**Exercise aim**
Please repeat each line below exactly, with no images in the copy.

(Beginning of Supplied information)

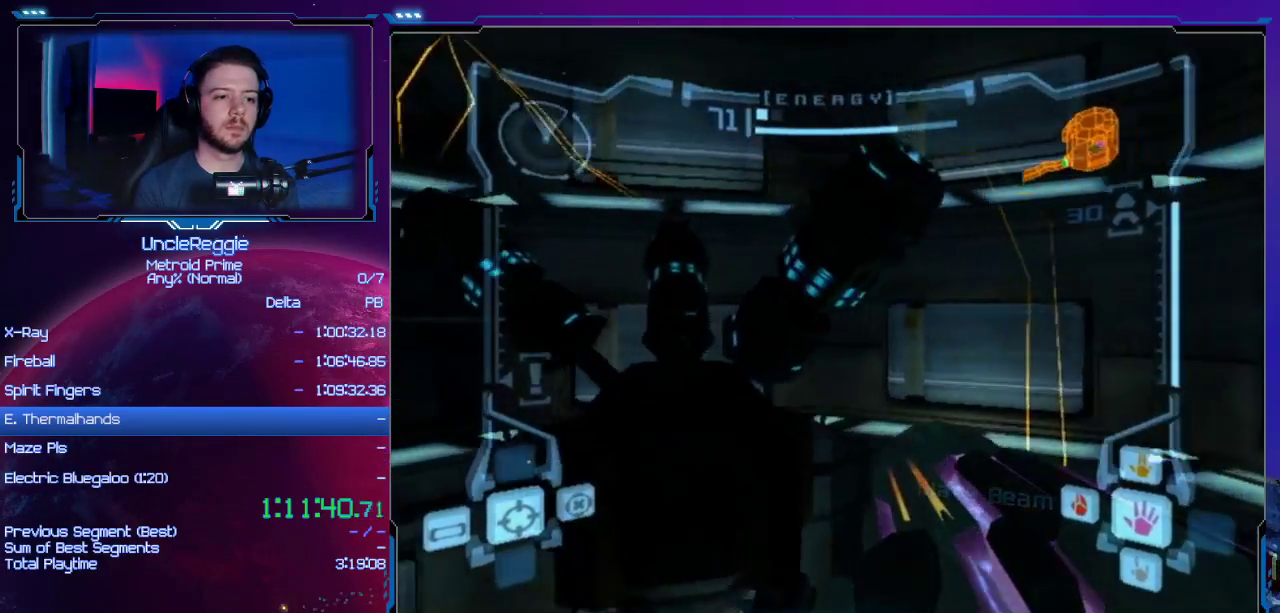
{"buttons": ["L1"], "left_stick": "up-left", "right_stick": "center", "events": [[67, "left_stick", "up"], [250, "L1", "down"], [283, "left_stick", "up-left"], [333, "B", "down"], [450, "B", "up"]]}
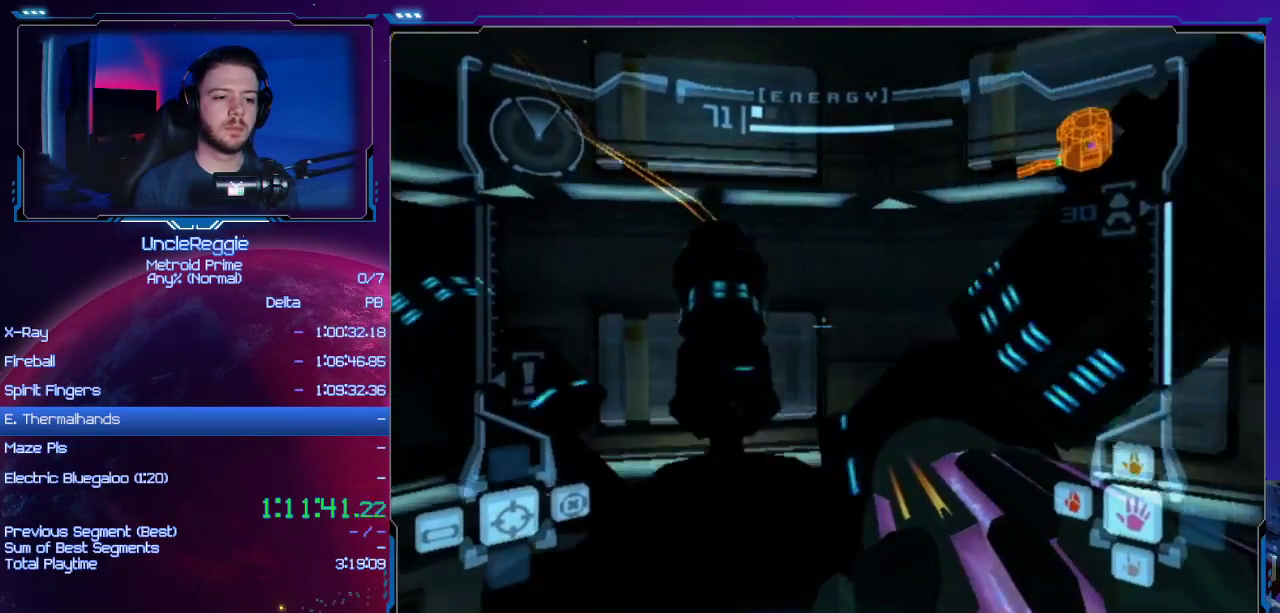
{"buttons": ["L1"], "left_stick": "up", "right_stick": "center", "events": [[67, "L1", "up"], [67, "left_stick", "up"], [251, "left_stick", "up-right"], [451, "L1", "down"], [451, "left_stick", "up"]]}
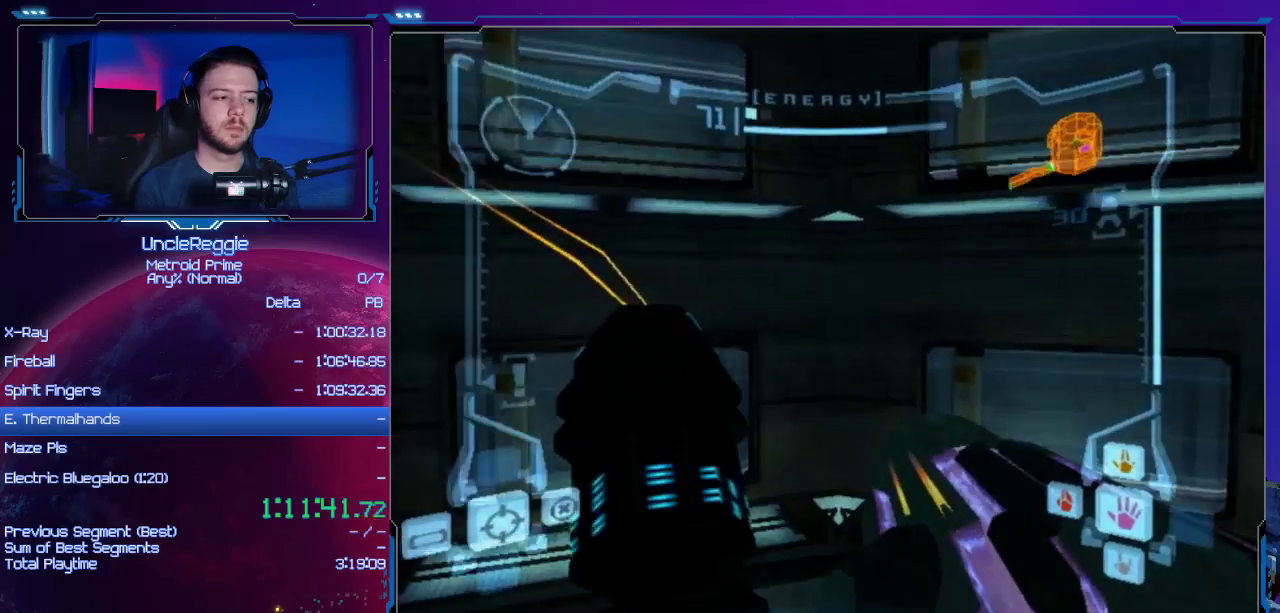
{"buttons": [], "left_stick": "right", "right_stick": "center", "events": [[233, "left_stick", "center"], [267, "L1", "up"], [283, "left_stick", "right"]]}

(End of Supplied information)

**Completed exercise**
{"buttons": ["L1"], "left_stick": "up-left", "right_stick": "center", "events": [[67, "left_stick", "up"], [250, "L1", "down"], [283, "left_stick", "up-left"], [333, "B", "down"], [450, "B", "up"]]}
{"buttons": ["L1"], "left_stick": "up", "right_stick": "center", "events": [[67, "L1", "up"], [67, "left_stick", "up"], [251, "left_stick", "up-right"], [451, "L1", "down"], [451, "left_stick", "up"]]}
{"buttons": [], "left_stick": "right", "right_stick": "center", "events": [[233, "left_stick", "center"], [267, "L1", "up"], [283, "left_stick", "right"]]}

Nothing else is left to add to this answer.